Unlike information, the personal media revolution is a two-way communication where one can "answer back", says an official from Institute for the Future.
Written by Jeanne Lim, Contributor

SINGAPORE--Having progressed to a knowledge-based society, people must now drop the word "information" from their vocabulary and instead focus on the media evolution, says a technology thought leader. But it will be some time yet, he notes, before online users develop an "air of intellectual sophistication", and the ability to decipher facts from lies on the Internet.

"When information becomes central in our lives, it ceases to become information," said Paul Saffo, director and Roy Amara Fellow, Institute for the Future. Roy Amara is an academic module, taught at the University of Arizona, which focuses on approaches and methods used for studying the future. "It becomes the media. Media is the knowledge around us that is ubiquitous."

Saffo was addressing delegates at a knowledge conference here Monday, which was organized by Singapore's National Library Board.

He compared the time when people talked about putting entire libraries onto CD-ROMs, to how libraries have now evolved to become "ubiquitous global hypertext document systems" where information loaded on servers can be accessed by anyone with an Internet connection.

Saffo said: "There's a rhyming pattern in the information and knowledge space that harks back to the 1950s when television came and took off...(Today) it's not a mass media resolution, but a personal media revolution," he said.

He explained that the difference between the two--information and media--is that the personal media revolution is a two-way trip, where "you get to answer back".

This can be seen in every electronic device a person carries today. "Every information device today is a media device, be it a mobile phone, or a personal digital assistant," Saffo explained.

However, he warned that the personal media revolution could also bring about the destruction of "intellectual commons", where people choose to learn only about the things they want to know.

With different tribes of people steeped only in their own knowledge and ignorant about other fields, the personal media revolution could "fuel new superstition", and give rise to various forms of fundamentalism, he said.

It will take time for society, however, to develop an "air of intellectual sophistication where we do not believe everything we read on the internet", Saffo said.

Meanwhile, he foresees a future where libraries will contain books with intelligence built-in technologies, such as global positioning systems (GPS) and sensors.

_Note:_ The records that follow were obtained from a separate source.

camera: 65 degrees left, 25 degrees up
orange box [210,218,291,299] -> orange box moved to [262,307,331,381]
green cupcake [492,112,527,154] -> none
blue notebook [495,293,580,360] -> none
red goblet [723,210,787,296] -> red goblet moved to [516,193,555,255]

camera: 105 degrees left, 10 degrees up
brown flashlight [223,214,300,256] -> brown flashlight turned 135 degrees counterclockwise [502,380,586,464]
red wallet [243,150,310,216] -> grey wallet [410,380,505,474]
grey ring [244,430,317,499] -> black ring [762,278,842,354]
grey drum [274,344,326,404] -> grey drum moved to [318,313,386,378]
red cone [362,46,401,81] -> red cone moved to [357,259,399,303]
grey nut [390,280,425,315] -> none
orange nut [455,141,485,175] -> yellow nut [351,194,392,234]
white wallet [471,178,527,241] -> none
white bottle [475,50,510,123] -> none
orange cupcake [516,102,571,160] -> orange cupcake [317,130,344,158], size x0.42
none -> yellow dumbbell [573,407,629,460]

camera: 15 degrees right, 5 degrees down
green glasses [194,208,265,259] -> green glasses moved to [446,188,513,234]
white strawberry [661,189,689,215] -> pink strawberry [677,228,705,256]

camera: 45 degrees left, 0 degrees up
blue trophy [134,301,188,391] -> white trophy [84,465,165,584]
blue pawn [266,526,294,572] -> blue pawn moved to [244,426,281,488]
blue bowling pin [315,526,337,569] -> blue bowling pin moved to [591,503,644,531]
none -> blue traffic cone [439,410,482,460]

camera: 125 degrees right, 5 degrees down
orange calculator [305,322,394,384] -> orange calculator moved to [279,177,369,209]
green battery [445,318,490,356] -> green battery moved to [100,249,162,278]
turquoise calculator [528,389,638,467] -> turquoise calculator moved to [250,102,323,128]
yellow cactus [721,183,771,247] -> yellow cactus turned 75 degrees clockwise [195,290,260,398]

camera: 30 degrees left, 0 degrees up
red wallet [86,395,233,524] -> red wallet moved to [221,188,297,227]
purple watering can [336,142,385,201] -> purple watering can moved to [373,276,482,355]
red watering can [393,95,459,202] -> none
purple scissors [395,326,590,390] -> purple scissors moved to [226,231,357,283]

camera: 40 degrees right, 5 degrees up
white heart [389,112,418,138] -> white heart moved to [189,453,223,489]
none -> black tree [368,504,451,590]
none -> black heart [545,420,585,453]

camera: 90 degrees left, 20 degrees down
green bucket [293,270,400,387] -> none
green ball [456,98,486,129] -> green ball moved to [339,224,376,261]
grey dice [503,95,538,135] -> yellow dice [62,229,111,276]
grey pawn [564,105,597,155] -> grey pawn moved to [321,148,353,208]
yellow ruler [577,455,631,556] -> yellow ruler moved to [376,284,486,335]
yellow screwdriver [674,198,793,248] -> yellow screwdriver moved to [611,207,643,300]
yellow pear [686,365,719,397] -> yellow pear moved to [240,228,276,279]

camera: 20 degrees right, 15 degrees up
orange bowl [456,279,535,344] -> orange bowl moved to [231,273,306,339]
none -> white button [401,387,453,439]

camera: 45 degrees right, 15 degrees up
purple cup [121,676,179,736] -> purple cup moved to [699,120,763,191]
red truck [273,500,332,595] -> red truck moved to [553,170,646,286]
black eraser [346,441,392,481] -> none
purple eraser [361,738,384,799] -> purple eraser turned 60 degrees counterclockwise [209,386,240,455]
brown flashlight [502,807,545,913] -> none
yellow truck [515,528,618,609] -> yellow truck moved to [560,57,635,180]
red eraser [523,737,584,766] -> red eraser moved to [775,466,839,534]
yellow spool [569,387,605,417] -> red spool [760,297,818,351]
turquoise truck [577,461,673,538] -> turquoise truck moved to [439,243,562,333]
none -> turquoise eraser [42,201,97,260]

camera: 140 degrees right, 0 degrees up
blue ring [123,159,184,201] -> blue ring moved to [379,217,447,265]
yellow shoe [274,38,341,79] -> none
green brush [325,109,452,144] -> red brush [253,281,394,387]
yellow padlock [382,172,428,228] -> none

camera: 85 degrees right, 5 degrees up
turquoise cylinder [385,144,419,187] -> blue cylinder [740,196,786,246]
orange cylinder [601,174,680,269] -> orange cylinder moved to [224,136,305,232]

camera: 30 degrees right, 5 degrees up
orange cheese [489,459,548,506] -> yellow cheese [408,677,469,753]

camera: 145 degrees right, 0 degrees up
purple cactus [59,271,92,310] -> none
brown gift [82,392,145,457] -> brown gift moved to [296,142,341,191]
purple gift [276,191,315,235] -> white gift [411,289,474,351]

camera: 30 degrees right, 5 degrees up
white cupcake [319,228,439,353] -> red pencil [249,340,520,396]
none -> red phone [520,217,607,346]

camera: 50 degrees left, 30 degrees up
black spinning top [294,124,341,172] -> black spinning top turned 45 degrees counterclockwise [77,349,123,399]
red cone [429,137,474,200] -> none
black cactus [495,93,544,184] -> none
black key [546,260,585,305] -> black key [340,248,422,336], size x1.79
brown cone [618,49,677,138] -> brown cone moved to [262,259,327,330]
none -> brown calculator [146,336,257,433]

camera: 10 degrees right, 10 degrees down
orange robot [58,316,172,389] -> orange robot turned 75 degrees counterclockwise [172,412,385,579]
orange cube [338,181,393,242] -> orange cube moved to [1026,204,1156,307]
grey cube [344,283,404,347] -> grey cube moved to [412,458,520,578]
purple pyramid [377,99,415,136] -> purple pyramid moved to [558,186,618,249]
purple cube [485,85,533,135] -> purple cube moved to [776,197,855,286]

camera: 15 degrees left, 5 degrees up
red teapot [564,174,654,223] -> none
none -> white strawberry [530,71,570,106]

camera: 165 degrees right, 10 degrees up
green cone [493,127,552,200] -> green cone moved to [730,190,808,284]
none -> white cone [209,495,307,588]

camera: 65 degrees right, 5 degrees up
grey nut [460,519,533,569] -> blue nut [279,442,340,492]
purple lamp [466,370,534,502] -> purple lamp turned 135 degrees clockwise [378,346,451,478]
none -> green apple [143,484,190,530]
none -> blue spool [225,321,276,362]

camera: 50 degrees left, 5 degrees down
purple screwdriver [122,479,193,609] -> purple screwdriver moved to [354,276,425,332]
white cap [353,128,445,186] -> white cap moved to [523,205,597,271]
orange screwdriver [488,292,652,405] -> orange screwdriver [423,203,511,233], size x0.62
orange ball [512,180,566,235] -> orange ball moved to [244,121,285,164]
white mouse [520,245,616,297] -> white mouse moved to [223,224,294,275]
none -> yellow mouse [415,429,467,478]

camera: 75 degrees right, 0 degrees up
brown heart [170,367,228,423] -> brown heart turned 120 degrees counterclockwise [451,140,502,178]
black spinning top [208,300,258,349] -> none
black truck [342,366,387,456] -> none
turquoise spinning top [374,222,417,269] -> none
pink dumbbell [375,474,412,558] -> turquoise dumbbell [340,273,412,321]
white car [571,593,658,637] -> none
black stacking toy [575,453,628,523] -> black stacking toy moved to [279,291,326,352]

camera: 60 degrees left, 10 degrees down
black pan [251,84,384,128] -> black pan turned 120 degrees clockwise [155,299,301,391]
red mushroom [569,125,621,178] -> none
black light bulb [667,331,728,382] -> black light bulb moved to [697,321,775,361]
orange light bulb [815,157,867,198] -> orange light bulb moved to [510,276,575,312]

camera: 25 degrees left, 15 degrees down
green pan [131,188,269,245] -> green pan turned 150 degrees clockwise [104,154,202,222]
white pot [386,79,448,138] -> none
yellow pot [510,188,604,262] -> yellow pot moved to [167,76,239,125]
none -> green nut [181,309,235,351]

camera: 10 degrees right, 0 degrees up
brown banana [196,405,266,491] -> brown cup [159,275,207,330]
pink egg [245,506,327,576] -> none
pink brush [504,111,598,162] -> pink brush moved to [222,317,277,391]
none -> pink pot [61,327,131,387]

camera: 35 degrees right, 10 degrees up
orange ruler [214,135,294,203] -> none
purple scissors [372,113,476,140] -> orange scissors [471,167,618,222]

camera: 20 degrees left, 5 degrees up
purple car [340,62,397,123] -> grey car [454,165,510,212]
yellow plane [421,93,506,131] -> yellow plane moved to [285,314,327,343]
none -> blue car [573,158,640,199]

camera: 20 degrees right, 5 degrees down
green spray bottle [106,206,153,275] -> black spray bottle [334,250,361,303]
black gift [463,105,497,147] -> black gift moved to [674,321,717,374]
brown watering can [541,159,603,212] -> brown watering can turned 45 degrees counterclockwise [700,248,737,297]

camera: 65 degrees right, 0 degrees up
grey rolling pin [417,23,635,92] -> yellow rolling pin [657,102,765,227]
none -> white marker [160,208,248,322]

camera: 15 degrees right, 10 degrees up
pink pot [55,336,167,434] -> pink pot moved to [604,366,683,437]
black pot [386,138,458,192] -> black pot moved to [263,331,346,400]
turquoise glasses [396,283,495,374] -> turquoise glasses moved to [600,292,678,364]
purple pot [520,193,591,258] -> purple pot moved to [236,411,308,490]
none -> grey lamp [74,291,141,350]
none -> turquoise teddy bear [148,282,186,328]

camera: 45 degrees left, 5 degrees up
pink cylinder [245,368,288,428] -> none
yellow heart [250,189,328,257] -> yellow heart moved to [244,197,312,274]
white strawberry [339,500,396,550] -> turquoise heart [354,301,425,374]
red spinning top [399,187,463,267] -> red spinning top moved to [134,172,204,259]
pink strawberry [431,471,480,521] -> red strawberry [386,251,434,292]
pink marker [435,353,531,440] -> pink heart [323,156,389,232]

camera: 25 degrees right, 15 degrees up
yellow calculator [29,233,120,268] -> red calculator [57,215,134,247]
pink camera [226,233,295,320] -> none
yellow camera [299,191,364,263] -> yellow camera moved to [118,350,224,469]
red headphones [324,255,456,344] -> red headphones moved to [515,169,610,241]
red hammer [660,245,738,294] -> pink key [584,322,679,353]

Already, the NLB uses radio frequency identity (RFID) chips in its books, he pointed out.

What he does not want however, are libraries of the future to be like Towers of Babel, consisting only of information provided by "blogs and wiki (Wikipedia)", he said, in reference to the biblical tale. A server software technology, wiki allows users to create and edit online content.

He said: "There are vital institutional roles to be played here, (which can only succeed) if library professionals step up to the plate and fulfill the role."